As for improvements I am still thinking about unwinding the local SEH (Structured Exception Handling) frames on yielding and restore it with any needed correction after return.

And how do you use it?

type
TYieldInteger = class(TYieldObject)
protected
Value:integer;
function GetCurrent:integer;
procedure SaveYieldedValue(const Value); override;
public
property Current:integer read GetCurrent;
end;

{ TYieldInteger }

function TYieldInteger.GetCurrent: integer;
begin
Result:=Value;
end;

procedure TYieldInteger.SaveYieldedValue(const Value);
begin
Self.Value:=integer(Value);
end;

So now there is full support for integer.
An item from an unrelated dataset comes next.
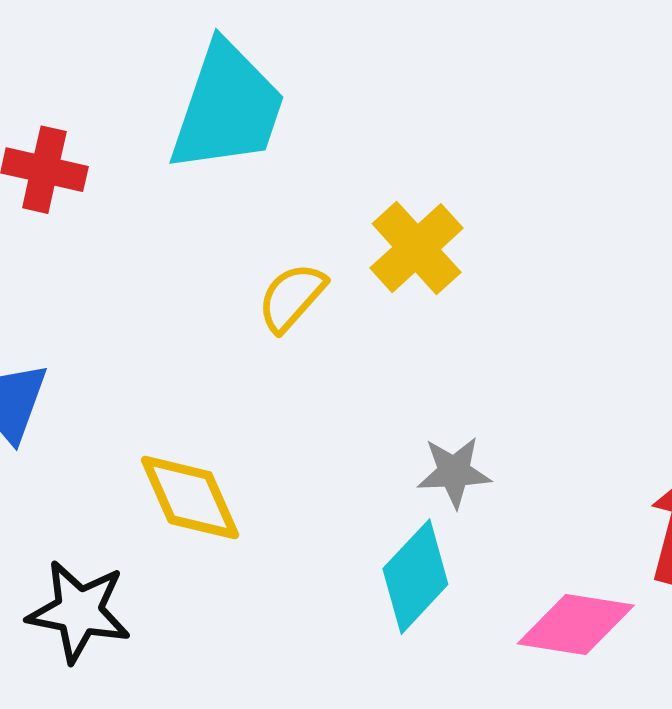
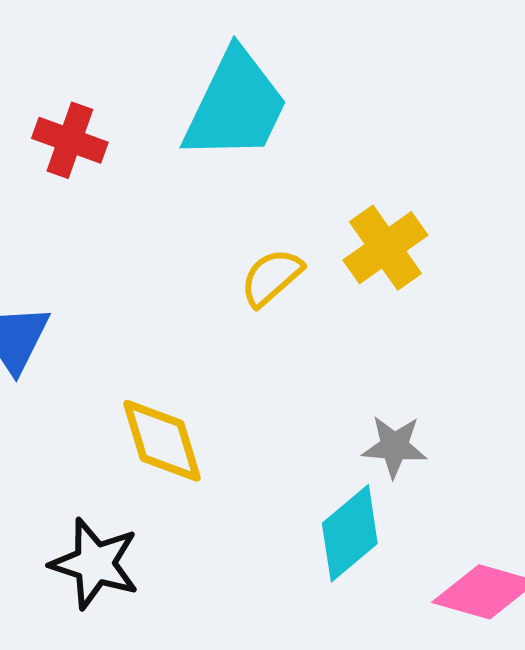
black star: (79, 611) -> (95, 564), moved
TYieldString = class(TYieldObject)
protected
Value:string;
function GetCurrent:string;
procedure SaveYieldedValue(const Value); override;
public
property Current:string read GetCurrent;
end;

{ TYieldString }

function TYieldString.GetCurrent: string;
begin
Result:=Value;
end;

procedure TYieldString.SaveYieldedValue(const Value);
begin
Self.Value := string(Value);
end;

And now there is full support for string.
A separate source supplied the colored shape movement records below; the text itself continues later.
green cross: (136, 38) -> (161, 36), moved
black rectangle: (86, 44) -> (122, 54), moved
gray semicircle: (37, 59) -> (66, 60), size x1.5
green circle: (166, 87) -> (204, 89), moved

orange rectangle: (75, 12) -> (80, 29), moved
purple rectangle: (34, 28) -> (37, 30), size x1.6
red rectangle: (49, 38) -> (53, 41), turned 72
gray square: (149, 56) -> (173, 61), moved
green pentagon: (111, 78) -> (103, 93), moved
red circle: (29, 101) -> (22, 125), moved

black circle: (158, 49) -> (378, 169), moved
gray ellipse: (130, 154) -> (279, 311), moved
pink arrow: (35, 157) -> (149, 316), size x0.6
Sample of using a string Enumerator

procedure StringYieldProc(YieldObj: TYieldObject);
var
YieldValue: string;
i: integer;
begin
YieldValue:='None';
YieldObj.Yield(YieldValue);
for i := 1 to 10 do
begin
YieldValue := YieldValue + IntToStr(i);
YieldObj.Yield(YieldValue);
end;
end;

function TForm1.GetEnumerator: TYieldString;
begin
Result:=TYieldString.Create(StringYieldProc);
end;

procedure TForm1.Button1Click(Sender: TObject);
var
a:string;
begin
for a in self do
Memo1.Lines.Add(a);
end;

From Russia with love Sergey Antonov aka oxffff.

References

ECMA 334
ECMA 335
MSDN

1 комментарий:

Latchezar Tzvetkoff комментирует...

In a matter of fact, I've made a bit simplier Yield implementation coded in MASM32 (I use it only because of the include files). However, here it is: http://polizei.homeunix.net/yy.tgz

@Sergey: Nice work! Поздрави от България!